Rowe has long advocated for more people to pursue careers in high-paying skilled jobs such as plumbers and electricians that have had trouble finding enough workers as most high school graduates continue their education seeking college degrees, even though many of those career fields are shrinking.
Low-skilled, low-paying jobs, he said, “are ways for people to get experience in the workforce doing a thing that might not necessarily pay you as much as you’d like, but nevertheless serves a real purpose,” he said.
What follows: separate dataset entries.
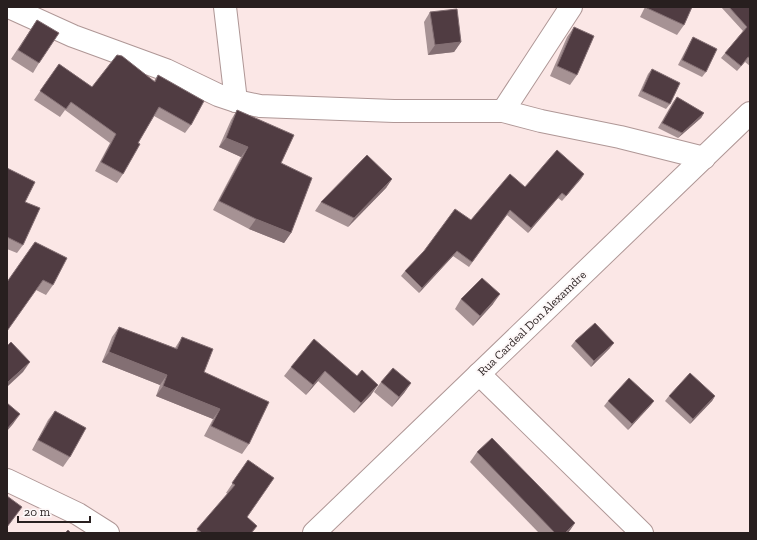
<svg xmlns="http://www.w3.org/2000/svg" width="757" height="540" font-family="'Zilla Slab',serif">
<rect width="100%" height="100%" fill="#fbe7e6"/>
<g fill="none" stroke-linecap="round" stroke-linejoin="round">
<defs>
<g id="street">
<polyline points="9,7 73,36 166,70 218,95 236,101 260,106 394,111 503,111 541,121 620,137 704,158"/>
<polyline points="225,7 236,101"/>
<polyline points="503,111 571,7"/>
<polyline points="479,374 642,533"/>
<polyline points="7,480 78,514 108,533"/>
</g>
<polyline id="secondary" points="314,533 750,113"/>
</defs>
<use href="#street" stroke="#af9796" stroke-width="24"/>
<use href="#secondary" stroke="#af9796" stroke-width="24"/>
<use href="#street" stroke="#fff" stroke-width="22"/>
<use href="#secondary" stroke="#fff" stroke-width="22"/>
</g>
<g fill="#a69294">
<polygon points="645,7 692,7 684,25 677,35 640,17"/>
<polygon points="721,7 750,7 750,66 745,62 737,71 721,58 743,31"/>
<polygon points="430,12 461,42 454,52 428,55 424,22"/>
<polygon points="37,20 39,63 33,73 11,59"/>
<polygon points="574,27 577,75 570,85 550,76 567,37"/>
<polygon points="693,37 706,72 702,77 678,65 690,42"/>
<polygon points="59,64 92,87 154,81 158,75 191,125 185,133 154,116 138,143 123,174 117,183 95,171 110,143 65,110 60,117 34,100"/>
<polygon points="652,69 670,104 666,109 638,96 648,74"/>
<polygon points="677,97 704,113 701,118 678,138 658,128 673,102"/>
<polygon points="237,110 281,163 291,233 284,243 249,229 213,210 241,157 219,147 231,120"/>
<polygon points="7,168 25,202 23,245 17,253 7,249"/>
<polygon points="584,174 562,201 558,198 528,233 507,215 469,267 453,256 419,293 401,276 405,271 471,220 525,187"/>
<polygon points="392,179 386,188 348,227 315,211 321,202"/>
<polygon points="35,242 53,285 46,295 36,290"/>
<polygon points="461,299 493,304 473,326 455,309"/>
<polygon points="119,327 175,348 182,337 204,372 249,444 242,454 204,436 213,419 156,396 160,385 102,362 112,337"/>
<polygon points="314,339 371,395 354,413 318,381 306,395 284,376 291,367"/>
<polygon points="575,341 610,348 591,367 571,346"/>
<polygon points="381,382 411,383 404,393 392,407 374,392"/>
<polygon points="669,396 715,396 712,401 690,424 665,401"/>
<polygon points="608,401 654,401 650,406 628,430 604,406"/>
<polygon points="55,411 70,457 63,467 32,450 48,420"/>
<polygon points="477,452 575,523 568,533 539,533 470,462"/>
<polygon points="248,460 247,517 257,526 252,533 195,533 228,494 226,493"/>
</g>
<g fill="#836f73">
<polygon points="461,42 454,52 428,55 435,45"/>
<polygon points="704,113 701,118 678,138 682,133"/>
<polygon points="226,138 248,147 241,157 219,147"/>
<polygon points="584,174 581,179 562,201 566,196"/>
<polygon points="392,179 386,188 348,227 354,218"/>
<polygon points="562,193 558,198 528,233 531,228"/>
<polygon points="256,219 291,233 284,243 249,229"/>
<polygon points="457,251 453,256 419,293 422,288"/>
<polygon points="500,294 493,304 473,326 480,316"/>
<polygon points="614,343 610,348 591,367 594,361"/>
<polygon points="109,352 167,375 160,385 102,362"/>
<polygon points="30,362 23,372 7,387 7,383"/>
<polygon points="325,371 318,381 306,395 313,385"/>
<polygon points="411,383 404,393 392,407 399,397"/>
<polygon points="378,385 371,395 354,413 361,403"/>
<polygon points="163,386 220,409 213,419 156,396"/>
<polygon points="715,396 712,401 690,424 693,419"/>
<polygon points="654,401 650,406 628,430 632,424"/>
<polygon points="20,414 13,424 7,431 7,429"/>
<polygon points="575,523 568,533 565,533"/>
</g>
<g fill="#503c42" stroke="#836f73">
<polygon points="647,7 692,7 684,25 647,8"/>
<polygon points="729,7 750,7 750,58 748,57 741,66 725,53 747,27"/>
<polygon points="457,9 461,42 435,45 430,12"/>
<polygon points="37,20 59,33 39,63 18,50"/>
<polygon points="574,27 594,36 577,75 557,66"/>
<polygon points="693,37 717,49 706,72 682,60"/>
<polygon points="117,55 122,56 155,82 158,75 204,101 191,125 159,107 138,143 140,144 123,174 101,162 116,134 71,102 66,109 40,91 59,64 92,87"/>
<polygon points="652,69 680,83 670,104 642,91"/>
<polygon points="677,97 704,113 682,133 662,123"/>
<polygon points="237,110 294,135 281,163 312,178 291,233 256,219 219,201 248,147 226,138"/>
<polygon points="557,150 584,174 566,196 562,193 531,228 510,210 472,262 457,251 422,288 405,271 424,251 455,209 471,220 510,174 525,187"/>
<polygon points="367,155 392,179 354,218 321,202"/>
<polygon points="7,168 35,182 25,202 40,208 23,245 7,237"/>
<polygon points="35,242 67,258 53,285 43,280 7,331 7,282"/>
<polygon points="482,278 500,294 480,316 461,299"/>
<polygon points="595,323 614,343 594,361 575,341"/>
<polygon points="119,327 177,349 182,337 213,349 204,372 269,402 249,444 211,426 220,409 163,386 167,375 109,352"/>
<polygon points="314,339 357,376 362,370 378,385 361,403 325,371 313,385 291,367"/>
<polygon points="11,342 30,362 7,383 7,346"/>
<polygon points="393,368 411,383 399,397 381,382"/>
<polygon points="690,373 715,396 693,419 669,396"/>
<polygon points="629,378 654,401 632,424 608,401"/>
<polygon points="7,403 20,414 7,429"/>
<polygon points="55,411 86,428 70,457 38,440"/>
<polygon points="492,438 575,523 565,533 555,533 477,452"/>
<polygon points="248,460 274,478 247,517 257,526 251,533 202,533 197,529 235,485 232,483"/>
<polygon points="7,496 22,507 7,527"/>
<polygon points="68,530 71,533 65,533"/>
</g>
<g text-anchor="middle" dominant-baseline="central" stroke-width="4" stroke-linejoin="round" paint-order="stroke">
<g font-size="12" fill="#281f1f" stroke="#fdf8f8">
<text transform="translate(532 323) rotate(-44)">Rua Cardeal Don Alexamdre</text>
</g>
</g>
<rect width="757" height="540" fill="none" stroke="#281f1f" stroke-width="16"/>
<path d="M18 516v6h72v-6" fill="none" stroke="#281f1f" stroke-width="2"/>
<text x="24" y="516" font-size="12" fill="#281f1f" stroke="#fdf8f8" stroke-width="3" paint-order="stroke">20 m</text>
</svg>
“I worry that the path to a skilled trade can be compromised when you offer an artificially high wage for, I hate the expression, but an unskilled job,” he added. “So, to me, the brightest line needs to be drawn between skilled and unskilled work. We need to encourage more people to learn a skill that’s actually in demand.”
Roe for years hosted the TV show “Dirty Jobs” where he took on unseen, but vital jobs.
The House-approved minimum wage language in its version of the COVID relief bill earlier this year, which would gradually raise the federal floor to $15 an hour by 2025, more than double the $7.25 in place since 2009.
But the Senate parliamentarian said that provision would have to be deleted, and the effort to include it failed.
Raising the minimum wage has broad support among Democrats, but Republicans oppose it. Attaching it to other legislation hurts its support with moderate Democrats in the Senate such as Sens. Joe Manchin, D-W.Va., and Kyrsten Sinema, D-Ariz.
With a 50-50 split in the Senate, Democrats need their votes.
The Associated Press contributed to this report.